According to myth, the city was founded when Kadmos sowed dragon’s teeth into the ground and warriors sprang forth, ready not only to build the fledgling city but to defend it from all-comers. It was Hercules’ birthplace and the home of the Sphinx, whose riddle Oedipus solved, winning the Theban crown and the king’s widow in marriage, little knowing that the widow was his mother, Jocasta.
The city’s history is every bit as rich as its mythic origins, from siding with the Persian invaders when their emperor, Xerxes, set out to conquer Aegean Greece, to siding with Sparta – like Thebes an oligarchy – to defeat Pericles’ democratic Athens, to being utterly destroyed on the orders of Alexander the Great.

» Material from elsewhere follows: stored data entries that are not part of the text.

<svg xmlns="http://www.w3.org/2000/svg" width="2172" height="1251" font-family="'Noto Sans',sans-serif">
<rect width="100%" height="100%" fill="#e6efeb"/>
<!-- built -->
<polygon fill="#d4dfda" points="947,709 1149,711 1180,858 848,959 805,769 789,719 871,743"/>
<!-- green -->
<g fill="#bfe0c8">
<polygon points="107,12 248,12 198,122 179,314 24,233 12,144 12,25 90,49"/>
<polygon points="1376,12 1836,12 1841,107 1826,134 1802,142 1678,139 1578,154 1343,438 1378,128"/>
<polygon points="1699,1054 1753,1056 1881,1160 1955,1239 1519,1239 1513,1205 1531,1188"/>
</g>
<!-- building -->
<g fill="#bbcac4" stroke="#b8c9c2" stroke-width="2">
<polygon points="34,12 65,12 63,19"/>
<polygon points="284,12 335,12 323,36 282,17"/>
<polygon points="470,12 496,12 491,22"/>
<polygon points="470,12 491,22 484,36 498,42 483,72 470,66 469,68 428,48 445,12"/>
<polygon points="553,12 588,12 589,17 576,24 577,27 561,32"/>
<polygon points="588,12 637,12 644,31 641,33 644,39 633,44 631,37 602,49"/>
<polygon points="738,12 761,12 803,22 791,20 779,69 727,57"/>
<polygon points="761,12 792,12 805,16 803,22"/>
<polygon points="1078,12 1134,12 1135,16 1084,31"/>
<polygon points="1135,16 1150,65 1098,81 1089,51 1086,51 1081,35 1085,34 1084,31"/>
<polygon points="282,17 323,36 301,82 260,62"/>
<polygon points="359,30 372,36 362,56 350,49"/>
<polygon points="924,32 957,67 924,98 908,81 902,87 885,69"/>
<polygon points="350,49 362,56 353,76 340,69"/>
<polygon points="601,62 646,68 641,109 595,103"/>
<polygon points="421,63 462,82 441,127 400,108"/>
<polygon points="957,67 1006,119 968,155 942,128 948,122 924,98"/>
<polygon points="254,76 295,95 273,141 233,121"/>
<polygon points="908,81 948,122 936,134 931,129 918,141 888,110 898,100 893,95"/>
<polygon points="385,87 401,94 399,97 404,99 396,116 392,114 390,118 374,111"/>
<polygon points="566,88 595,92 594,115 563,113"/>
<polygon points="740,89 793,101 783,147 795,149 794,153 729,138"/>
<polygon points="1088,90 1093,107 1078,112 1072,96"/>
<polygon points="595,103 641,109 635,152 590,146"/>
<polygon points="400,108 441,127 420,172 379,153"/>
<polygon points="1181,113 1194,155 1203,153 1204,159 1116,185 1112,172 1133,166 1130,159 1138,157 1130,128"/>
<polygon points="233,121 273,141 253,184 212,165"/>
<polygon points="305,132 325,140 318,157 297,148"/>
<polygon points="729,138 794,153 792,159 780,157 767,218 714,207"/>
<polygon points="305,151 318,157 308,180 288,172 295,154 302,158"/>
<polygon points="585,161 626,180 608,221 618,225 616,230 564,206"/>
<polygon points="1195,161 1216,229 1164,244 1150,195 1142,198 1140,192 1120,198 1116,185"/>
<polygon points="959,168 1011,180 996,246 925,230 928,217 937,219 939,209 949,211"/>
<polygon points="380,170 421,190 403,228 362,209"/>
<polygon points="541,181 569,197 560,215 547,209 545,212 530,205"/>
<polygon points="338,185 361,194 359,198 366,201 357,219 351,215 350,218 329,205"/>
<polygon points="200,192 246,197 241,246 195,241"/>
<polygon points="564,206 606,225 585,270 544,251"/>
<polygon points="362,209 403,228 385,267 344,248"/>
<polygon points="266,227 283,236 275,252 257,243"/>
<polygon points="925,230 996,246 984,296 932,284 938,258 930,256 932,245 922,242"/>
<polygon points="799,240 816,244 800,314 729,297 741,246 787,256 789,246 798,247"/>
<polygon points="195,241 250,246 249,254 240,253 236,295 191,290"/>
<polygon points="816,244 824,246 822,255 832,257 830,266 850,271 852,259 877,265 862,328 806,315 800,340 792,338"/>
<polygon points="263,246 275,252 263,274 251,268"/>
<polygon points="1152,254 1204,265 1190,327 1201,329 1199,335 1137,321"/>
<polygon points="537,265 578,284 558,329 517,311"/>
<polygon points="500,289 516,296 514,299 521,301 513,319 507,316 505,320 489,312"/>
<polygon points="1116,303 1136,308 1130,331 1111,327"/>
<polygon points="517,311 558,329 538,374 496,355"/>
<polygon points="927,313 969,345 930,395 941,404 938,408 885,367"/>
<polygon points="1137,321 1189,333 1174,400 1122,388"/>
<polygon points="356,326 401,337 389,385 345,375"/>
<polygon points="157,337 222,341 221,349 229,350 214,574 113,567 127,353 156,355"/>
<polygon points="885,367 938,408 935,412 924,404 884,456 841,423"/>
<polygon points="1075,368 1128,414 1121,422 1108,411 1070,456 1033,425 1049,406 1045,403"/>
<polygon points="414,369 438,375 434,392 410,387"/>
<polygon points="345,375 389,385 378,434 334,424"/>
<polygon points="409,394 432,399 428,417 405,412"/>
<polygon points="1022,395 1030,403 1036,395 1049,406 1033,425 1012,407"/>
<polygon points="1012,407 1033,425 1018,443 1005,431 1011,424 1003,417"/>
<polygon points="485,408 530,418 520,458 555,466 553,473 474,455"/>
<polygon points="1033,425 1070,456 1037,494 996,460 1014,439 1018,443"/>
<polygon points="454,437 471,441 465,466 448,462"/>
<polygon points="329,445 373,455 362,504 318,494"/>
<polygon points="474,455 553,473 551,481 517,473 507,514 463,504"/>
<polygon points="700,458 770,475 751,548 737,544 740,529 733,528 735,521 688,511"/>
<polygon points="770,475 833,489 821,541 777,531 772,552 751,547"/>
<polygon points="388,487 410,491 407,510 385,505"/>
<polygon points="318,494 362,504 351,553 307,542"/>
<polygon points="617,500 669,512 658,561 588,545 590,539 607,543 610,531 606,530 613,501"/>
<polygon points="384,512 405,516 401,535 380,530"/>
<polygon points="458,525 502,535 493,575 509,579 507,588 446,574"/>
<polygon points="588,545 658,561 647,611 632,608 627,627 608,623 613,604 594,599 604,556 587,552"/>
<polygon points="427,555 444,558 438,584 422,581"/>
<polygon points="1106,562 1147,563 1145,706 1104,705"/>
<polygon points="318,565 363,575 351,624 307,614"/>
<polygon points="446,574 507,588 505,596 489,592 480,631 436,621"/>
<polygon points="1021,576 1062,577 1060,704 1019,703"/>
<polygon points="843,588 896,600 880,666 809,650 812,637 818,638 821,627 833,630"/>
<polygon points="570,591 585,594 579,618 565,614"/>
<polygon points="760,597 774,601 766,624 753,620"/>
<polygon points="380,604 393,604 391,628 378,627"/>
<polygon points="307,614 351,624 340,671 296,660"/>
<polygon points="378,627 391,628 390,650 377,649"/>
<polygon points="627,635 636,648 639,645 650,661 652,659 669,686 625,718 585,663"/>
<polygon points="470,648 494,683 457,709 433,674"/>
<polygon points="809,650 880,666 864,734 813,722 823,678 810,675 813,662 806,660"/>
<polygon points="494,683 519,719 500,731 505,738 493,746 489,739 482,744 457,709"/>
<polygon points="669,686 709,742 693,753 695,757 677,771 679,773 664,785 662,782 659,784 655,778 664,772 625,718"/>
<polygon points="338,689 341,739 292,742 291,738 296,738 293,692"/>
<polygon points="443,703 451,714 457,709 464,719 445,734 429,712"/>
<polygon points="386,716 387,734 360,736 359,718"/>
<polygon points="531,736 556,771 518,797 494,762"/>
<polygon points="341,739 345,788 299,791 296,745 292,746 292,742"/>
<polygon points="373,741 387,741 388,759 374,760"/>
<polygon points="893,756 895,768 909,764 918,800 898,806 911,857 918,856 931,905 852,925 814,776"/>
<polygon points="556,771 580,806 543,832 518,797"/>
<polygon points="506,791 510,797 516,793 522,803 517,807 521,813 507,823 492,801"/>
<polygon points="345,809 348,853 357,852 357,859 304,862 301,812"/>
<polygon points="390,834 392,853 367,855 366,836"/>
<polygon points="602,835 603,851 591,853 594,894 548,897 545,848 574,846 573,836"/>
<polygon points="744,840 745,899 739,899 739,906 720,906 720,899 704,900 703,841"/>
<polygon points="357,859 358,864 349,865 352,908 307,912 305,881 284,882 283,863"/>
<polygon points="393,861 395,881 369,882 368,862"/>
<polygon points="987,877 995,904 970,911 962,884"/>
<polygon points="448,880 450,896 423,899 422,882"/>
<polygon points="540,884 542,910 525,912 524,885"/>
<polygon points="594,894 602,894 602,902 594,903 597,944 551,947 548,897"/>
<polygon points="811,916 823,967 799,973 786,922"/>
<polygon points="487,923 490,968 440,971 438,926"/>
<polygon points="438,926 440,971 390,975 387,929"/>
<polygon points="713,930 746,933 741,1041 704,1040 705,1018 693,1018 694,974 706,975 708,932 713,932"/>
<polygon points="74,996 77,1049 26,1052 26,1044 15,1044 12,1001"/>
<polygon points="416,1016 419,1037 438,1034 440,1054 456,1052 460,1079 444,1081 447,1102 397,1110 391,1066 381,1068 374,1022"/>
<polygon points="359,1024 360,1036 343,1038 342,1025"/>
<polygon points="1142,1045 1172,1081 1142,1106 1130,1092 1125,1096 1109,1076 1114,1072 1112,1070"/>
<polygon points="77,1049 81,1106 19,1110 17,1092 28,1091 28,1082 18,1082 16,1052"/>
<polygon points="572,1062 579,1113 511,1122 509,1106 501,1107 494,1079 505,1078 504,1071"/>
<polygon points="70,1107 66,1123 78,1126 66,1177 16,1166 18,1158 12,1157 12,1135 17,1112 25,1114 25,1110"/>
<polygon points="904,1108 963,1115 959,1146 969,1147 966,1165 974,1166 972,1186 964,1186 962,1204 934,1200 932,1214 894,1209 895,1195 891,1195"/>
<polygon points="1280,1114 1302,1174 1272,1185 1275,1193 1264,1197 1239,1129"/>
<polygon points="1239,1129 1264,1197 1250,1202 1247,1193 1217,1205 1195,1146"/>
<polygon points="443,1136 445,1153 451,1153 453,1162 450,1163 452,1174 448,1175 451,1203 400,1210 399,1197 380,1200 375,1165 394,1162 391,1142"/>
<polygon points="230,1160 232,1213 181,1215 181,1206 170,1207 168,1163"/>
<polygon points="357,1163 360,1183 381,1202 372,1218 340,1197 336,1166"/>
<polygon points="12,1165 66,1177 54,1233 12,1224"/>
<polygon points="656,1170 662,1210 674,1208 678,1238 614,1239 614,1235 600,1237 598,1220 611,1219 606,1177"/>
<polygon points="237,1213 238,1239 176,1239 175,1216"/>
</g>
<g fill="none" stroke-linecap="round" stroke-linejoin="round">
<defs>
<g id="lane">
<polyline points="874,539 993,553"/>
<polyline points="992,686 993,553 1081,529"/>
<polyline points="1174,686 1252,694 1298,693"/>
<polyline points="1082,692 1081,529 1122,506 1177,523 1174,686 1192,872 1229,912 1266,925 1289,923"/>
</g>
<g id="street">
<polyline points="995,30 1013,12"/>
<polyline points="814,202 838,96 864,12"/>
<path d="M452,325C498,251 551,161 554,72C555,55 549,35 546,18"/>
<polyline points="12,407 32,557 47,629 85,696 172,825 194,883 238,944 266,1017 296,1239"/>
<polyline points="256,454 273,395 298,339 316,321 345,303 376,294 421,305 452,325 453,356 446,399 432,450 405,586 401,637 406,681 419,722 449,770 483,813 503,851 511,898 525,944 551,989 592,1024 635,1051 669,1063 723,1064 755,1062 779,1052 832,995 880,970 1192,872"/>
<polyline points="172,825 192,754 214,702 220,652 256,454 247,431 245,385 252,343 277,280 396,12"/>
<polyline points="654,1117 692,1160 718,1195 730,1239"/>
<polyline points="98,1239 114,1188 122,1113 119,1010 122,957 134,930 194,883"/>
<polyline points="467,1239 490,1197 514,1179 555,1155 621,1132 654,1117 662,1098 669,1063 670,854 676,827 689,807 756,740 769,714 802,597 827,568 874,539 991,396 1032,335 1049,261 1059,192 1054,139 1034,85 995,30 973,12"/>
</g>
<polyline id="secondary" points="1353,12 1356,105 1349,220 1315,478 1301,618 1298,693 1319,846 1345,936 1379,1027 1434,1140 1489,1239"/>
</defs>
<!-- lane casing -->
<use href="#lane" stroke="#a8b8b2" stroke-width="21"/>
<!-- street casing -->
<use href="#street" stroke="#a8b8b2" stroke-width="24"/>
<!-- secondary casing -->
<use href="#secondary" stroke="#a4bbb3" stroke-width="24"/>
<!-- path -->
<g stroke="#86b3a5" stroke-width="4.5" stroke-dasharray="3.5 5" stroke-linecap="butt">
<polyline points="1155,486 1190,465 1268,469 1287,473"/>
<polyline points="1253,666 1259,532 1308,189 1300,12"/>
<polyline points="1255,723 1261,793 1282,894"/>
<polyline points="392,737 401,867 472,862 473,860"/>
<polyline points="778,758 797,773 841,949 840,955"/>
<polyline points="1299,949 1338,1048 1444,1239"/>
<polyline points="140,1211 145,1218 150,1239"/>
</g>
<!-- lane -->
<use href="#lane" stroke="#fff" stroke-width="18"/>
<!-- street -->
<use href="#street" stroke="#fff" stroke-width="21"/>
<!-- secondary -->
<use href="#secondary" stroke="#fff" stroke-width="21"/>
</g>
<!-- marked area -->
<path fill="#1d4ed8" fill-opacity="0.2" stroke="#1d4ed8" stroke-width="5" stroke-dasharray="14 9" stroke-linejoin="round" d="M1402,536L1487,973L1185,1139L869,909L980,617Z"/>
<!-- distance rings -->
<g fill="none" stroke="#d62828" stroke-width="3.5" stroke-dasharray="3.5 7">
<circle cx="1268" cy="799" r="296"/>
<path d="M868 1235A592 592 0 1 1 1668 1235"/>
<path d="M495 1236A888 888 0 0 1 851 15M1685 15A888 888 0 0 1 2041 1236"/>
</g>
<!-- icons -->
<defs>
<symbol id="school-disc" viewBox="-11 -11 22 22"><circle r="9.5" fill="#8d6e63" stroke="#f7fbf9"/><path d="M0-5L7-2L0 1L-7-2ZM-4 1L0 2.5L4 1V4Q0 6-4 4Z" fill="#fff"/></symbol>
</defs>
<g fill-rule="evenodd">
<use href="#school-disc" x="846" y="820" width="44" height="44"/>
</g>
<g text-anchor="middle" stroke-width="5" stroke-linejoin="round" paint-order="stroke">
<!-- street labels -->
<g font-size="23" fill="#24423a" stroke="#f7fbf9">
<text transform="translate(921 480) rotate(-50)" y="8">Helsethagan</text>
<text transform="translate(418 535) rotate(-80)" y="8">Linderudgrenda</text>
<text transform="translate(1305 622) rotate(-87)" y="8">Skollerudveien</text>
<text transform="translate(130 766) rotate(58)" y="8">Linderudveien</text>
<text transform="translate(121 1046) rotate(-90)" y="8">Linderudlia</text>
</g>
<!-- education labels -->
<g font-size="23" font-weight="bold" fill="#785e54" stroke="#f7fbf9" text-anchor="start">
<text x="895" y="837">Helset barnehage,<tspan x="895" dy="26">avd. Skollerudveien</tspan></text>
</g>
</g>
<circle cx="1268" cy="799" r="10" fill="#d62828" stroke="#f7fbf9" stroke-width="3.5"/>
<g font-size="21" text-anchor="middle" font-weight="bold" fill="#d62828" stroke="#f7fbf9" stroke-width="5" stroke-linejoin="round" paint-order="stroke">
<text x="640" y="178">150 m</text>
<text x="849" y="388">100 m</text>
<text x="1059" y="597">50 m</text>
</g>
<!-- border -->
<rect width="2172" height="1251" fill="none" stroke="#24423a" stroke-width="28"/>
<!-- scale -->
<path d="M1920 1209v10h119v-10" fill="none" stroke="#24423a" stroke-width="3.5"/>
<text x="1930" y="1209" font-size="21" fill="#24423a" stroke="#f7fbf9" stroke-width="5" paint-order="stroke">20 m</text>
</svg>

In Thebes: The Forgotten City of Ancient Greece, the acclaimed classical historian Paul Cartledge brings the city vividly to life, and argues that it is central to our understanding of the ancient Greeks’ achievements – whether politically or culturally – and thus to our own culture and civilization.
PUBLISHERS WEEKLY
Historian Cartledge (Democracy: A Life) explores the mythic origins and enduring legacy of the ancient Greek city of Thebes in this comprehensive account. Though frequently overshadowed by rival city-states Athens and Sparta, Thebes played an integral role in the achievements and culture of ancient Greece, according to Cartledge, who brings the city back to life through the myths of Oedipus and Heracles, the dramas of Pindar and Sophocles, and the histories of Herodotus, Thucydides, Xenophon, and Plutarch. Cartledge also notes that, though Thebes committed the treacherous act of "medism" by siding with Persia in its invasion of Greece in 480 BCE, Theban soldiers fought alongside the Spartan army at the Battle of Thermopylae. Liberated from Athenian rule by Sparta's victory in the Peloponnesian War, Thebes became the "single greatest power and power broker of mainland Greece" between 371 and 362 BCE, Cartledge writes. Though it was destroyed by Alexander the Great in 335 BCE, Thebes was eventually refounded and flourished in relative peace under Roman, Byzantine, and Ottoman rule. Cartledge concludes with an illustrative rundown of Theban influences on Western culture, including Shakespeare's Hamlet and the theories of Sigmund Freud. Diving deep into centuries' worth of scholarship, Cartledge manages to make the ancient world accessible to modern readers. This deeply informed and richly detailed chronicle restores Thebes to its rightful place in history.